A theoretical study of allopurinol drug sensing by carbon and boron nitride nanostructures: DFT, QTAIM, RDG, NBO and PCM insights

The application of low-dimensional nanomaterials in clinical practice as efficient sensors has been increasing day by day due to progress in the field of nanoscience. In this research work, we have conducted a theoretical investigation to nominate a potential electrochemical sensor for the allopurinol (APN) drug molecule via studying the fundamental interactions of the drug molecule with two nanocages (carbon nanocage/CNC – C(24) and boron nitride nanocage/BNNC – B(12)N(12)) and two nanosheets (graphene – C(54)H(18) and boron nitride – B(27)N(27)H(18)) by means of the DFT B3LYP/6-31G(d,p) level of theory in both gas and water phases.
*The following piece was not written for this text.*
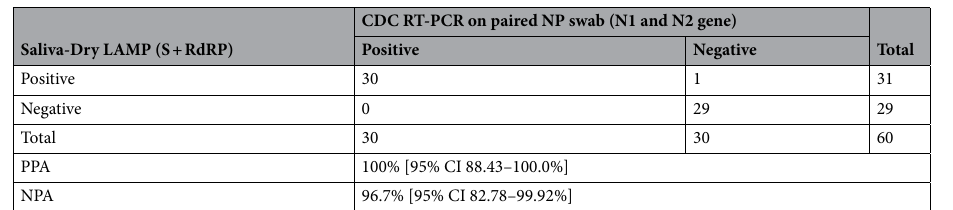
Table 2. Saliva-Dry LAMP clinical validation using paired saliva and NP swabs obtained compared to the reference standard CDC RT-PCR method. Saliva-Dry LAMP was performed using commercially-available instruments and lyophilized RT-LAMP reactions from Pro-Lab Diagnostics Inc. PPA positive percent agreement, NPA negative percent agreement, S spike, RdRP RNA-dependent RNA polymerase.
The adsorption energies of APN–BNNC conjugated structures are in the range of −20.90 kcal mol(−1) to −22.33 kcal mol(−1), which indicates that weak chemisorption has occurred. This type of interaction happened due to charge transfer from the APN molecule to BNNC, which was validated and characterized based on the quantum theory of atoms in molecules, natural bond analysis, and reduced density gradient analysis. The highest decreases in energy gap (36.22% in gas and 26.79% in water) and maximum dipole moment (10.48 Debye in gas and 13.88 Debye in water) were perceived for the APN–BNNC conjugated structure, which was also verified via frontier molecular orbital (FMO) and MEP analysis. Also, the highest sensitivity (BNNC > BNNS > CNC > GNS) and favorable short recovery time (in the millisecond range) of BNNC can make it an efficient detector for the APN drug molecule.